6.4 Deadlock and lock ordering

If a code path through the kernel must hold several locks at the same time, it is important that all code paths acquire those locks in the same order. If they don’t, there is a risk of deadlock. Let’s say two code paths in xv6 need locks A and B, but code path 1 acquires locks in the order A then B, and the other path acquires them in the order B then A. Suppose thread T1 executes code path 1 and acquires lock A, and thread T2 executes code path 2 and acquires lock B. Next T1 will try to acquire lock B, and T2 will try to acquire lock A. Both acquires will block indefinitely, because in both cases the other thread holds the needed lock, and won’t release it until its acquire returns. To avoid such deadlocks, all code paths must acquire locks in the same order. The need for a global lock acquisition order means that locks are effectively part of each function’s specification: callers must invoke functions in a way that causes locks to be acquired in the agreed-on order.

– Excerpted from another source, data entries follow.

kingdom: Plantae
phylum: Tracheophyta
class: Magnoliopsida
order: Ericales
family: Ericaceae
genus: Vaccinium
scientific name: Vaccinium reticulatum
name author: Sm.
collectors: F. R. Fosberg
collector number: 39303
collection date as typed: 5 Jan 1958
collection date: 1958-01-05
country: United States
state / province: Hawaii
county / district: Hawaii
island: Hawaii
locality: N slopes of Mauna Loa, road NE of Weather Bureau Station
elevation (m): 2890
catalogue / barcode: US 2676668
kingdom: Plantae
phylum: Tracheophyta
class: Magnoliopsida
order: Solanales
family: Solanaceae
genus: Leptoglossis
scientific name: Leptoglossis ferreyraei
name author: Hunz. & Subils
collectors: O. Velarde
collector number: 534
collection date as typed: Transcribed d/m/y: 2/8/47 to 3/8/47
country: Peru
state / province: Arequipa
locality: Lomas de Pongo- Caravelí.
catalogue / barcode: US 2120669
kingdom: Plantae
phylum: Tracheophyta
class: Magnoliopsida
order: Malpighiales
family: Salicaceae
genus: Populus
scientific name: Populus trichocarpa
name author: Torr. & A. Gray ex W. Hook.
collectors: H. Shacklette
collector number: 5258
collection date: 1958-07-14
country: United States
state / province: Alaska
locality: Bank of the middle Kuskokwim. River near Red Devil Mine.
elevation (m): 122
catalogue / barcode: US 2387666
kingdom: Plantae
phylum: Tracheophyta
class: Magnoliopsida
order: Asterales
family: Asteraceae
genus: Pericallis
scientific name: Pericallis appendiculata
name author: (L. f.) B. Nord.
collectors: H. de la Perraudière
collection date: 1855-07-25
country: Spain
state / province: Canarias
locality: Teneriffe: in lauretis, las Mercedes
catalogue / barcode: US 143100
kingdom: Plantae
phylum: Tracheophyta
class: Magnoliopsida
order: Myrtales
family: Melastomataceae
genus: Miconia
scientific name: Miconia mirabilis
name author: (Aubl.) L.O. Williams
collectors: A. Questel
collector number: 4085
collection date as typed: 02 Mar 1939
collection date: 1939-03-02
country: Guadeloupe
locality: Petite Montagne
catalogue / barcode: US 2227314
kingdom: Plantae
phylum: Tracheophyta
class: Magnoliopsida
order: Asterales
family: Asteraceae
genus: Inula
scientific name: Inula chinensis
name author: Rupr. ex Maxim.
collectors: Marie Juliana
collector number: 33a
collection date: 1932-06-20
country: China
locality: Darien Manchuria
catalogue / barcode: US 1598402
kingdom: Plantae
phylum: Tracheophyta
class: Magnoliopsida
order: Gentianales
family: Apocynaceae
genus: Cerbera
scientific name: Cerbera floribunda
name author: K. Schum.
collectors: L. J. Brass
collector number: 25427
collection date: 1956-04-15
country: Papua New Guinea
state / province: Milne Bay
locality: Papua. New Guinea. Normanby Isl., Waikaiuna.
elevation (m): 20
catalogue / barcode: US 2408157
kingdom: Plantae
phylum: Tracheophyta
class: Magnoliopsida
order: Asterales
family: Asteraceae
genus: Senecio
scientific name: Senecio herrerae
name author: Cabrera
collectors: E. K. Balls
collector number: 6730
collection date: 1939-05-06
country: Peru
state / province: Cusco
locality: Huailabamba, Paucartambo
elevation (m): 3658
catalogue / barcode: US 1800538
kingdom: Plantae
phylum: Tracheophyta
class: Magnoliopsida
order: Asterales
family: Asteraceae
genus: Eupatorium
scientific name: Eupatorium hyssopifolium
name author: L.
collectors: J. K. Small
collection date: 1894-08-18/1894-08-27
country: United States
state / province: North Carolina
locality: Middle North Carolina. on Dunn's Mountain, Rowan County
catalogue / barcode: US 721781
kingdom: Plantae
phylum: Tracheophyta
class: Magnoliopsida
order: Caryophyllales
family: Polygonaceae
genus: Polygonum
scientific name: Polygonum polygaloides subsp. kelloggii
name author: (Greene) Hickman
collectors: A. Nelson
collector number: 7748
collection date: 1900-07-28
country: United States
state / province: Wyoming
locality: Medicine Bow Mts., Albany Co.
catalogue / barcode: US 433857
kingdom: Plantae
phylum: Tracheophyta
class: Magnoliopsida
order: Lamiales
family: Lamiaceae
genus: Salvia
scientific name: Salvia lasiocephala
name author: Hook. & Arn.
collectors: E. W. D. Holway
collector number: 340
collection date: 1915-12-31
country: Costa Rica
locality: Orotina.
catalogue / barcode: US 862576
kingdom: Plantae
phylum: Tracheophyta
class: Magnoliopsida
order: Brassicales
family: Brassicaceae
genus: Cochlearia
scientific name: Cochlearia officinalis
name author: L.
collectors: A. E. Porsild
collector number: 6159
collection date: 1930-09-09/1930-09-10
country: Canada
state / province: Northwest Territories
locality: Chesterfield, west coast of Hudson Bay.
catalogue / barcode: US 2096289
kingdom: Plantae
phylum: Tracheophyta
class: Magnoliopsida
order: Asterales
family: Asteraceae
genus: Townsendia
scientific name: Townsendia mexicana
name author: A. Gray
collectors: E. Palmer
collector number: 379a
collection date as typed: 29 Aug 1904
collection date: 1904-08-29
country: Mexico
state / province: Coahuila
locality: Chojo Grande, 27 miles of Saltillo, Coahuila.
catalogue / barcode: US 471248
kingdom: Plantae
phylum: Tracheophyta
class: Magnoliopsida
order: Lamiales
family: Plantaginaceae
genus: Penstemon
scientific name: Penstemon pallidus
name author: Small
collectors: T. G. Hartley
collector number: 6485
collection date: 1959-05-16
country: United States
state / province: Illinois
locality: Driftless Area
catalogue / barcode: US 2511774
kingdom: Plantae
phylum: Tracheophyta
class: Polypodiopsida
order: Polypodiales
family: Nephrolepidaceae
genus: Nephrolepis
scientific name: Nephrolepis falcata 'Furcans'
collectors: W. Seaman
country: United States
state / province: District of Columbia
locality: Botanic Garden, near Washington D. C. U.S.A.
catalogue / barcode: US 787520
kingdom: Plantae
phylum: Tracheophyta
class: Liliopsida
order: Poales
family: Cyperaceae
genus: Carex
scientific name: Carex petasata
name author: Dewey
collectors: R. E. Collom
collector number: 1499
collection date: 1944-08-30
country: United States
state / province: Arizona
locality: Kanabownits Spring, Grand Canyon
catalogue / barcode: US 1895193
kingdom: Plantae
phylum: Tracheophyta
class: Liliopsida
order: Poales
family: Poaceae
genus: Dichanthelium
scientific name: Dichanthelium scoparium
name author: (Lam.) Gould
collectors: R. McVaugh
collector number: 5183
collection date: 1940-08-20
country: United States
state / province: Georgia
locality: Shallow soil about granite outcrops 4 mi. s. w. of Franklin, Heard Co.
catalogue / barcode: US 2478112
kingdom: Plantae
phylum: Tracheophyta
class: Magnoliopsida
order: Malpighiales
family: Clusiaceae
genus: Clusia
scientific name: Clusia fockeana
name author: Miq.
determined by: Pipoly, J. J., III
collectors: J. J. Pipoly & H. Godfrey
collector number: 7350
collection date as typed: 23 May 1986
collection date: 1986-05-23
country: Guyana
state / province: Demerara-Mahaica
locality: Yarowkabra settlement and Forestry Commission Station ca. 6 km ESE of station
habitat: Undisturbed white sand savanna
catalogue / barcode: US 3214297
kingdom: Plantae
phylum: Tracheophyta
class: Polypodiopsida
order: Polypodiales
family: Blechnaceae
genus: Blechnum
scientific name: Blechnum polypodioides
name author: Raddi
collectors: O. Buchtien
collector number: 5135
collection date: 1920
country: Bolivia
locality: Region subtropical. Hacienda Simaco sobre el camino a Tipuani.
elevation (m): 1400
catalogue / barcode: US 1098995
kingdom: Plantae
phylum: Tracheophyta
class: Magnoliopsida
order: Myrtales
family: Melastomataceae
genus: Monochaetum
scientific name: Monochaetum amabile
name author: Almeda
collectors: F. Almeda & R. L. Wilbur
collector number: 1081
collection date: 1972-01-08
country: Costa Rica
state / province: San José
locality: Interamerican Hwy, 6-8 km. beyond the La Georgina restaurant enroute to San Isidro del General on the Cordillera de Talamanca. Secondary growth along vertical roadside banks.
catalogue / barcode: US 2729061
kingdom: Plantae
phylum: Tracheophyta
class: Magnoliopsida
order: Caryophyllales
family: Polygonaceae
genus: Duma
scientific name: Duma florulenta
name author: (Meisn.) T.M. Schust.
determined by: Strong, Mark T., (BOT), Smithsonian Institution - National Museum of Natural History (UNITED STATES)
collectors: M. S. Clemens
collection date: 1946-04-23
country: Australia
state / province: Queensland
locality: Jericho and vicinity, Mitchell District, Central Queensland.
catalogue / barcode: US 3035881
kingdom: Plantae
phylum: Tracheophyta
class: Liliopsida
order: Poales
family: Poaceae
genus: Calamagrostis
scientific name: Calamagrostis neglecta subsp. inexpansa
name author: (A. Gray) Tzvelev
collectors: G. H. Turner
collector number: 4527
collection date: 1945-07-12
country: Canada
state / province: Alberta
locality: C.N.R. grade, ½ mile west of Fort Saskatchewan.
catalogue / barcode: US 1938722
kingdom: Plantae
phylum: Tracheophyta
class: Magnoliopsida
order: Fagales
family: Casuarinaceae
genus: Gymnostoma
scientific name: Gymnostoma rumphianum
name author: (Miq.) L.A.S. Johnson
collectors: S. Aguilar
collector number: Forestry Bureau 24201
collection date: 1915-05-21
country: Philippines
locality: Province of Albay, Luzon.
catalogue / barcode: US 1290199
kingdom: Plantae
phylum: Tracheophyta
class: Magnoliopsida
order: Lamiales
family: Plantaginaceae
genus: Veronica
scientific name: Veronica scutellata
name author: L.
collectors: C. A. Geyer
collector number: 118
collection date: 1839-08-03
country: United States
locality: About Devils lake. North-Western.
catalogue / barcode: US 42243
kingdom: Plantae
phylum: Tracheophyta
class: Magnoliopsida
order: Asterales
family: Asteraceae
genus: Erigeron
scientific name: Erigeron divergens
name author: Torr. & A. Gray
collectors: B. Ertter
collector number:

Xv6 has many lock-order chains of length two involving per-process locks (the lock in each struct proc) due to the way that sleep works (see Chapter 7). For example, consoleintr (kernel/console.c:136) is the interrupt routine which handles typed characters. When a newline arrives, any process that is waiting for console input should be woken up. To do this, consoleintr holds cons.lock while calling wakeup, which acquires the waiting process’s lock in order to wake it up. In consequence, the global deadlock-avoiding lock order includes the rule that cons.lock must be acquired before any process lock. The file-system code contains xv6’s longest lock chains. For example, creating a file requires simultaneously holding a lock on the directory, a lock on the new file’s inode, a lock on a disk block buffer, the disk driver’s vdisk_lock, and the calling process’s p->lock. To avoid deadlock, file-system code always acquires locks in the order mentioned in the previous sentence.

Honoring a global deadlock-avoiding order can be surprisingly difficult. Sometimes the lock order conflicts with logical program structure, e.g., perhaps code module M1 calls module M2, but the lock order requires that a lock in M2 be acquired before a lock in M1. Sometimes the identities of locks aren’t known in advance, perhaps because one lock must be held in order to discover the identity of the lock to be acquired next. This kind of situation arises in the file system as it looks up successive components in a path name, and in the code for wait and exit as they search the table of processes looking for child processes. Finally, the danger of deadlock is often a constraint on how fine-grained one can make a locking scheme, since more locks often means more opportunity for deadlock. The need to avoid deadlock is often a major factor in kernel implementation.